> _WHAT IS EXPECTED_: Exactly as written, set down each line of the data below except its pictures.

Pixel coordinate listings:
===

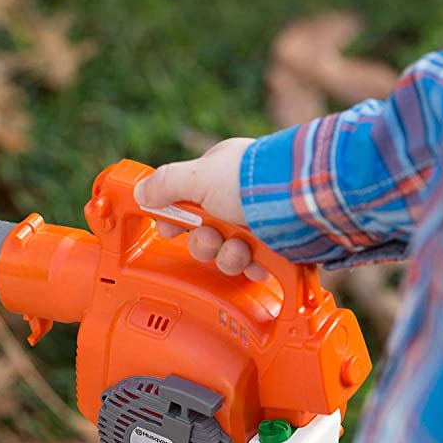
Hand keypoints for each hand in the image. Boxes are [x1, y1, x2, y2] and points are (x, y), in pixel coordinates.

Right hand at [133, 138, 267, 280]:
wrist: (303, 203)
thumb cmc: (251, 183)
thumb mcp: (197, 177)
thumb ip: (164, 184)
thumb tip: (140, 192)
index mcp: (219, 176)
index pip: (186, 201)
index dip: (175, 218)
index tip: (168, 229)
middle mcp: (238, 200)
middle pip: (204, 232)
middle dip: (205, 243)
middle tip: (213, 238)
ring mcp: (259, 223)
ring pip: (227, 252)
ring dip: (228, 256)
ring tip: (241, 251)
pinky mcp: (279, 246)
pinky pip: (254, 266)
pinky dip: (254, 267)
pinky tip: (257, 261)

===

> _EXERCISE RESPONSE_:
Hand keypoints for each hand in the image. Boxes are [x1, y1, x2, y2] and points are (x, y), in pixel coordinates.

Right hand at [133, 138, 267, 280]:
wrist: (303, 203)
thumb cmc: (251, 183)
thumb mcp: (197, 177)
thumb ip: (164, 184)
thumb tip: (140, 192)
index mcp: (219, 176)
index pip: (186, 201)
index dip: (175, 218)
index tip: (168, 229)
middle mcp: (238, 200)
middle pip: (204, 232)
middle dip: (205, 243)
middle tip: (213, 238)
ring mcp: (259, 223)
ring pip: (227, 252)
ring dip: (228, 256)
ring tip: (241, 251)
pinky mcp: (279, 246)
pinky pip: (254, 266)
pinky dip: (254, 267)
pinky tip: (257, 261)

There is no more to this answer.